Her presence, always tangible in the ThunderClan camp, now flows through the entire island clearing. She speaks with purpose and resolve, with the knowledge that she is right to be heard and the certainty of experience, though where she got it he has no idea. Her fortitude matches that of the leader of his youth—the cat who led them against BloodClan.

Hollystar has arisen.

“You think you know me, and my brothers, Lionblaze and Jayfeather of ThunderClan. You think you know us, but everything you have been told about us is a lie! We are not the kits of Brambleclaw and Squirrelflight.”

It’s a lie. It’s a joke. It’s a dream.

An odd silence overtakes him. He should be terrified, shouldn’t he? But as the sky spins and he feels the eyes of all four Clans on him and his mate—his mate, his mate, his mate!—he realizes that what he’s feeling isn’t fear, or anger, or despairing sorrow. It’s pity.

Because he knows what’s coming next. There’s only one answer here. He should have seen it long ago, in the endless trips to the nursery, in the patient encouragement, in the entire world that she weaved around them.

Maybe he blinded himself on purpose.

He was never a father. He was never a father.

So even while he feels himself screaming at the entire lake that there must have been some great mistake, that StarClan must have truly abandoned them all for everything—all the moons of love—to have been shredded by Hollyleaf’s barbed tongue… he keeps his pain inside and waits to see what will come next. This isn’t his story to tell. He was never anything but the Clan deputy. He won’t interfere this late in the tale.

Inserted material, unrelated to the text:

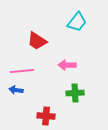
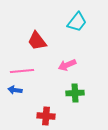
red trapezoid: rotated 20 degrees clockwise
pink arrow: rotated 24 degrees counterclockwise
blue arrow: moved 1 px left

In his inaction, the world shifts again.

“Leafpool is our mother, and Crowfeather—yes, Crowfeather of WindClan—is our father.” Shouts of disbelief and outrage—had they really not seen it sooner? How had he not seen it sooner?

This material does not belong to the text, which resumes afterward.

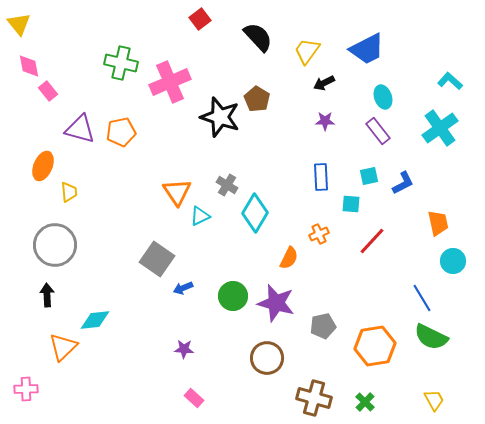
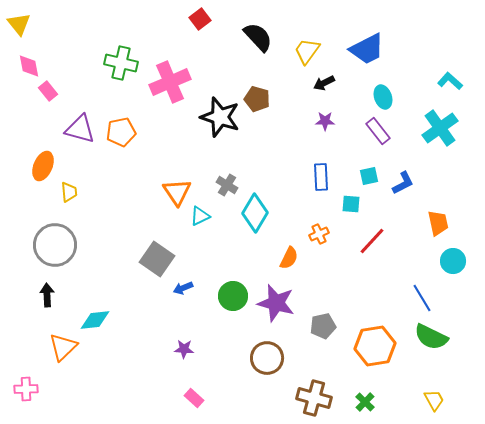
brown pentagon at (257, 99): rotated 15 degrees counterclockwise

“These cats were so ashamed of us that they gave us away and lied to every single one of you to hide the fact that they had broken the warrior code. It’s all her fault.” Hers? Not hers. Not any of theirs.

The emptiness begins to give way. The pity takes on a more rounded form, encompassing not only her and Leafpool, but Hollyleaf as well. It’s crescended into her eyes, now, the pain that drove her to this. And in her great triumph, he knows, Hollyleaf won’t see what comes next.

He must protect her. She’s his kit.

“How can the Clans survive when there are cowards and liars at the—”

“Hollyleaf. That’s enough.” He looks for the source of the voice, and realizes it’s his own. She seems to stumble, as if she forgot he knew how to speak—but then, he did too.

The clearing belongs to him now. Even Crowfeather, he senses, is willing to let this calm last. Every cat here is in silent agony, and he’s the only one who can save them.

He moves, and as he does, the peace moves with him. He pads forward, one step at a time, until he is standing in front of her.

For another age, neither of them speaks. She finds her voice first, barely a whisper under the strain of her lie, birthed only by the smallest hope that she dares to express. “... Brambleclaw?”

“It’s okay, Squirrelflight. I knew. I always knew.”